## begin TEXT TO READ

Thudiyangal Mithun, Kenichi Kasamatsu, Bishwajyoti Dey, and Panayotis G. Kevrekidis, Phys. Rev. A 103, 023301 (2021)

Time and date: 10:45-, June 19, 2024

Room: Simulation and Experiment Room, 3rd Floor, 31 East Bldg. + Webcast via Zoom

Speaker: Kondo, Yasushi (QC)

Title: Artificial Relaxation in NMR Experiment

Abstract: Environmental noises cause quantum systems to relax, which can significantly impact the precision of operations. Grasping the relaxation mechanism caused by environmental noises is a crucial step in the development of quantum technologies. Relaxations can be viewed as a process of information dissipation from the system into an environment with infinite degrees of freedom (DoF). This concept has led to the proposal and demonstration of a model of artificial relaxation in NMR experiments. While the current model has successfully captured the central idea of relaxation, we have observed recursive behavior due to the limited DoF of the ``artificial environment''. This limitation hampers its ability to describe relaxation accurately. This paper aims to overcome this limitation by extending the approach and studying the relaxation-like behavior through manipulating DoF. Our study promises to provide a more comprehensive understanding of the concept of relaxation.

## end TEXT TO READ
## begin EXTRACTED INFORMATION

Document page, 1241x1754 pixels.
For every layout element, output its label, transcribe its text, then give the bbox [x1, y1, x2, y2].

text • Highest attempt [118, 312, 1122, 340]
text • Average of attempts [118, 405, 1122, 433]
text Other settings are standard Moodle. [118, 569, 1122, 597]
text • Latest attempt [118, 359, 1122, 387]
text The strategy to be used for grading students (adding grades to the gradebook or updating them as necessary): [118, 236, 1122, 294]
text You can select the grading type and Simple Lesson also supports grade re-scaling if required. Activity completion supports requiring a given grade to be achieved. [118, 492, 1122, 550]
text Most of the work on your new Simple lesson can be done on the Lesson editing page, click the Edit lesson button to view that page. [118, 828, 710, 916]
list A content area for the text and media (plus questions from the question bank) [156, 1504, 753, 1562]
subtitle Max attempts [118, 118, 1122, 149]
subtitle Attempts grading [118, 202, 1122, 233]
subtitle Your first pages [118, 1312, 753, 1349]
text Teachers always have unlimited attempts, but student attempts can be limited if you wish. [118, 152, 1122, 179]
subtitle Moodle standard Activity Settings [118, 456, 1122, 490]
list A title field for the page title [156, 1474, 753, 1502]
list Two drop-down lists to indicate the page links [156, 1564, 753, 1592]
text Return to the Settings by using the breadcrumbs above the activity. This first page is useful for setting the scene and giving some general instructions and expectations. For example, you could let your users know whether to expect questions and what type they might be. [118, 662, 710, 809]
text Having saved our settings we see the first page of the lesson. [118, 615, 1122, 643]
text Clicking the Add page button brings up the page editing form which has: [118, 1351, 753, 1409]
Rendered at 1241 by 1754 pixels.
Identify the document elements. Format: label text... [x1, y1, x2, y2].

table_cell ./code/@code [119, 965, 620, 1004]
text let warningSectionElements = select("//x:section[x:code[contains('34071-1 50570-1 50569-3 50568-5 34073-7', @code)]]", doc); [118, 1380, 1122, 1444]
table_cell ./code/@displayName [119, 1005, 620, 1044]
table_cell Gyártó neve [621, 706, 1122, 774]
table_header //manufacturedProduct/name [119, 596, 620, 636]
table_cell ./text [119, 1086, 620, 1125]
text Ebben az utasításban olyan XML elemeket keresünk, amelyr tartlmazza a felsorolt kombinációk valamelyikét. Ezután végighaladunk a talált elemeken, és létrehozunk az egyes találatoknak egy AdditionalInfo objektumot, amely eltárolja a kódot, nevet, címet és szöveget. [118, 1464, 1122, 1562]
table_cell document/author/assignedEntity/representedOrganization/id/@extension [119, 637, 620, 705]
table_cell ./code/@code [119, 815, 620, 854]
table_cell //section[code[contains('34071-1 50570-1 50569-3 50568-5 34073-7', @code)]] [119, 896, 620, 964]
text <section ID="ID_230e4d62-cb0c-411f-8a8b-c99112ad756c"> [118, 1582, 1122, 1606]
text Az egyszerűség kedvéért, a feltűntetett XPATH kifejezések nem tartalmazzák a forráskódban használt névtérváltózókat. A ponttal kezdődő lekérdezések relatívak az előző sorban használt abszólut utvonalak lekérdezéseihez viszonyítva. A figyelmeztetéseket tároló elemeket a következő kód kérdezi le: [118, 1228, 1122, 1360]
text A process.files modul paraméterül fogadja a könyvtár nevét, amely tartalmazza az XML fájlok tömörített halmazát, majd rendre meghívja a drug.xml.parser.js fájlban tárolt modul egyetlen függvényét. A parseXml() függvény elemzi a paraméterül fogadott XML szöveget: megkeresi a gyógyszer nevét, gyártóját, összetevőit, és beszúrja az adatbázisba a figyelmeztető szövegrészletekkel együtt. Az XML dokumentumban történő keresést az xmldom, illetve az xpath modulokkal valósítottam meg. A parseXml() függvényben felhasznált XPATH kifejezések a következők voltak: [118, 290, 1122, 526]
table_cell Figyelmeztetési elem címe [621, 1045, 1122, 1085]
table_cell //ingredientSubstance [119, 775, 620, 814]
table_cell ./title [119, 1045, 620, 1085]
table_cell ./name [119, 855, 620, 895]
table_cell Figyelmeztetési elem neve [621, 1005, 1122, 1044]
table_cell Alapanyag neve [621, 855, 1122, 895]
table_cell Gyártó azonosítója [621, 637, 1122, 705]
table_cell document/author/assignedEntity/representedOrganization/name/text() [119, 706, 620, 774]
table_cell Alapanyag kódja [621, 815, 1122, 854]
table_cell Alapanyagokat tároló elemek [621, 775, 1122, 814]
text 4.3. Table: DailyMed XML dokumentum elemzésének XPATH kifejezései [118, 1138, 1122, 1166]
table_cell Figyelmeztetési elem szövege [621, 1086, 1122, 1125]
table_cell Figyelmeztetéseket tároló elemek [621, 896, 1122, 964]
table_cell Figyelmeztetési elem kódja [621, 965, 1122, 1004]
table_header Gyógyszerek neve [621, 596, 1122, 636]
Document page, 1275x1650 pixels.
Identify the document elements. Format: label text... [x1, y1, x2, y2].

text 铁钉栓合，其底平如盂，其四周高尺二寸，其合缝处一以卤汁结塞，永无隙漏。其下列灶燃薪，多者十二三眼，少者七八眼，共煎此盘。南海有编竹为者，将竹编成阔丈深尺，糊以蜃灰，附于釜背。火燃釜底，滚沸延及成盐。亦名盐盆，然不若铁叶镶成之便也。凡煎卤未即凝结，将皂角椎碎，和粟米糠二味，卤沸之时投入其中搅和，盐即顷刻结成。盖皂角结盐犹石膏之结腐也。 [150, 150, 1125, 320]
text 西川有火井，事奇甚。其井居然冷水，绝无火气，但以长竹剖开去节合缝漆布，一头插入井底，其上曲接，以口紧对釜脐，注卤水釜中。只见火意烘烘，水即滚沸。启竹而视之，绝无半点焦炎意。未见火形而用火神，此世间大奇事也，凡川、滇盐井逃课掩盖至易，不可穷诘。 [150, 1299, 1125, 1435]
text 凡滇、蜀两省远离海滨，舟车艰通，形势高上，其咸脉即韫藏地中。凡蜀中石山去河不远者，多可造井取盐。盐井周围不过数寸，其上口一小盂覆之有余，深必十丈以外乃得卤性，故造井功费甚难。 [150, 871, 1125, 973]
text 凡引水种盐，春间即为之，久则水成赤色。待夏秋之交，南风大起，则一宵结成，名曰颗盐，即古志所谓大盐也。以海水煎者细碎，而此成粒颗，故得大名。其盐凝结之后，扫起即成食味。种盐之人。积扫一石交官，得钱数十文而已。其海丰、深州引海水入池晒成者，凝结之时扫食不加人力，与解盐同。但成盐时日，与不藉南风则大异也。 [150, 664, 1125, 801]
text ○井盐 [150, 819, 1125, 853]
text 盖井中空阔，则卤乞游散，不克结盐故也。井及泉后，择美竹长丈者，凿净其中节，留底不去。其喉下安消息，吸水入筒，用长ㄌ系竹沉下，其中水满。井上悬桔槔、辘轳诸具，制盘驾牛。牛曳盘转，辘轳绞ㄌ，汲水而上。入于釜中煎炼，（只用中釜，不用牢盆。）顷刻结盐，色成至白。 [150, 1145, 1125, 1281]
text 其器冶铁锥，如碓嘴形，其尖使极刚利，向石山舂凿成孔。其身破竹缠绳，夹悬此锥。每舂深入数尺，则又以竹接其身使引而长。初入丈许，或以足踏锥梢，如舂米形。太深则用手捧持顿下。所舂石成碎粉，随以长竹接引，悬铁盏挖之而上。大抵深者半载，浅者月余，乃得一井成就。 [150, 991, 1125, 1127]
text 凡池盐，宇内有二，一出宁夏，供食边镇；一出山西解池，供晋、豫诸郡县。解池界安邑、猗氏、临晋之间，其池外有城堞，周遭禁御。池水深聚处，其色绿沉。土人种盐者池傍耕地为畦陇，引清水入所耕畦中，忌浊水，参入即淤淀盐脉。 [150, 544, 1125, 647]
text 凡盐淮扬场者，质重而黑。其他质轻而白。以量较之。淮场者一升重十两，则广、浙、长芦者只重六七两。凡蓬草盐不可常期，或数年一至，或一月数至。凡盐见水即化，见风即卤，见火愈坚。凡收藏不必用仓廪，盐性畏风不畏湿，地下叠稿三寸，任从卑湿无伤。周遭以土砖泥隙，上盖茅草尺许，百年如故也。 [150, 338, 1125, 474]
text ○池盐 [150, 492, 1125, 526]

## end EXTRACTED INFORMATION

◆ **YOUR INSTRUCTIONS**
Translate this sentence from the seminar announcement into French: "Grasping the relaxation mechanism caused by environmental noises is a crucial step in the development of quantum technologies." The listing originates from a source separate from the seminar announcement.

◆ **FINAL RESULT**
Comprendre le mécanisme de relaxation causé par les bruits environnementaux constitue une étape cruciale dans le développement des technologies quantiques.